Dalam upacara pengukuhan yang dilaksanakan di ruang Balai Senat UGM, Rosa Amalia menyampaikan pidato berjudul Menjelajah Angka, Membaca Masa Depan: Peran Epidemiologi dan Biostatistika Di Era Kedokteran Gigi Presisi. Sedangkan Prof. Dr. drg. Ahmad Syaify, Sp.Perio., Subsp.RPID (K), FISID menyampaikan pidato berjudul Periodontitis Diabetika: Kompleksitas Penyakit dan Tantangan Multidispliner.
Rosa mengungkapkan transformasi menuju era Predictive, Preventive, Personalized, and Participatory (P4) dentistry memperlihatkan pengelolaan kesehatan masa depan haruslah berbasis data ilmiah dan berpusat pada individu.

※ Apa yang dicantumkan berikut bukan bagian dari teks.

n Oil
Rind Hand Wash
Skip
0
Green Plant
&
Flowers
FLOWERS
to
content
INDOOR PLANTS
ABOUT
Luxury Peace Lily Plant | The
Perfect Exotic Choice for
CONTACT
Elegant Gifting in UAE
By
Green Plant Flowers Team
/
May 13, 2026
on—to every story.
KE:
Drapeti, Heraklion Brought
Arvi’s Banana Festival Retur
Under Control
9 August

Epidemiologi dan biostatistika, disebutnya memainkan peran sentral dalam membaca pola kesehatan, membangun model prediktif, serta memastikan intervensi yang tepat sasaran dan adil bagi seluruh populasi.
Melalui pendekatan ini, katanya, masyarakat akan memperoleh manfaat yang nyata yaitu risiko penyakit gigi dapat diketahui lebih awal, pencegahan bisa dilakukan dengan cara yang sesuai kebutuhan masingmasing individu, dan pasien menjadi mitra aktif dalam menjaga kesehatannya. Penerapan ilmu ini tidak hanya meningkatkan kualitas layanan, tetapi juga memperkuat kebijakan kesehatan yang berpihak pada keadilan, keberlanjutan, dan keselamatan publik. “Pengembangan kapasitas di bidang epidemiologi dan biostatistika bukan hanya penting untuk dunia akademik, tetapi juga menjadi aset strategis untuk kesehatan masyarakat Indonesia,” ungkapnya.

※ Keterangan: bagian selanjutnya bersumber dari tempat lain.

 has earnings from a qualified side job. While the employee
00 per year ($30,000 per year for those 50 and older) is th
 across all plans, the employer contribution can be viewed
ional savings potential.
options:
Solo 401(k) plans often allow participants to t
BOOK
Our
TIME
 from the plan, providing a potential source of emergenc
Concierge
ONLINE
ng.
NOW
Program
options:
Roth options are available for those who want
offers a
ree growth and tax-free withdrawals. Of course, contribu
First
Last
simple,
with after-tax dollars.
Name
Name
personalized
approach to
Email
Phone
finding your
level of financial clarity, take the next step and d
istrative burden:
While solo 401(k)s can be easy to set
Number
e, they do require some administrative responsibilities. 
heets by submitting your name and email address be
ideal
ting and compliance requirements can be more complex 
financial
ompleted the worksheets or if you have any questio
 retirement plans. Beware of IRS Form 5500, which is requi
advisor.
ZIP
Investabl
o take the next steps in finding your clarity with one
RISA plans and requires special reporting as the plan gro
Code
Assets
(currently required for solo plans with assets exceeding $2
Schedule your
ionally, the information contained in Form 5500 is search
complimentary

Menurut Rosa, konsep P4 dentistry dapat menjadi panduan dalam praktik sehari-hari. Saat ini klinisi dihadapkan pada data pasien yang lebih kompleks mulai dari riwayat medis hingga informasi genetik. Tugas klinisi adalah mengubah data tersebut menjadi keputusan klinis yang personal, tepat waktu, dan mudah dipahami pasien. “Dengan teknologi seperti AI dalam radiografi atau analisis risiko karies berbasis gaya hidup, perawatan bisa dilakukan lebih awal dan lebih efektif. Dalam peran ini, klinisi tidak hanya menjadi penyembuh, tetapi juga mitra edukatif dan motivator bagi pasien dalam menjaga kesehatan mulut mereka secara berkelanjutan”, paparnya.

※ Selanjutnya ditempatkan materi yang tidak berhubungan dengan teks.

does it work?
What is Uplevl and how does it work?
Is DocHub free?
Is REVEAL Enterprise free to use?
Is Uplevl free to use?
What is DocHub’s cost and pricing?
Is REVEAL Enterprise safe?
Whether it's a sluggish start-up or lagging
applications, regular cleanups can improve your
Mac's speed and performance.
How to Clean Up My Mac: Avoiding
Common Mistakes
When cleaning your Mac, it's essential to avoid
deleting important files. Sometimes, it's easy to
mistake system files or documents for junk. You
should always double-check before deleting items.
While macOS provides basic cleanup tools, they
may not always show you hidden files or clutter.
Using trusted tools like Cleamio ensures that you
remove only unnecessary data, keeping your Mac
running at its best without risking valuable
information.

Sementara itu, Syaify melalui pidatonya menyampaikan soal functional medicine sebagai pendekatan berbasis ilmu biomedis mutakhir menyatukan temuan-temuan dalam imunologi, metabolisme, nutrigenomik, mikrobiota, dan endokrinologi ke dalam kerangka praktik klinis yang lebih personal, preventif, dan integratif. Melalui pendekatan ini para klinisi dituntut tidak hanya fokus hanya pada “tempat sakitnya”, atau berhenti di pembersihan karang gigi atau pemberian antibiotik sistemik, namun diajak untuk menggali lebih dalam apa dan bagaimana pola makan pasien selama ini.
Pengalamannya selama dua dekade menekuni bidang periodonsia, Syaify semakin menyadari ilmu kedokteran gigi bukan hanya soal gigi dan gusi. Ia merupakan jendela yang memperlihatkan lanskap luas kesehatan manusia, mulai dari pola makan, gaya hidup, imunitas, hingga hubungan psiko-sosial. “Peran dokter gigi di tengah era penyakit kronis seperti diabetes saat ini tidak bisa lagi dilakukan hanya dengan kacamata spesialis namun harus mulai berpikir sebagai dokter untuk manusia secara utuh, bukan sekadar dokter gigi,”imbuhnya.
Menurut Syaify, Fakultas Kedokteran Gigi harus memiliki tradisi akademik yang kuat dan semangat ke-Indonesia-an yang kental sehingga mampu menjadi pelopor dalam mengembangkan pendekatan interdisipliner yang integratif dan transformatif. Pendekatan akademik yang tidak hanya menyembuhkan, tetapi juga mendidik, mencegah, dan memberdayakan. “Saya berharap semakin banyak kolega, mahasiswa, dan pemangku kebijakan yang tidak hanya paham soal Periodontitis Diabetika, tetapi juga tergugah untuk memperjuangkan kedokteran yang lebih manusiawi”, pungkasnya.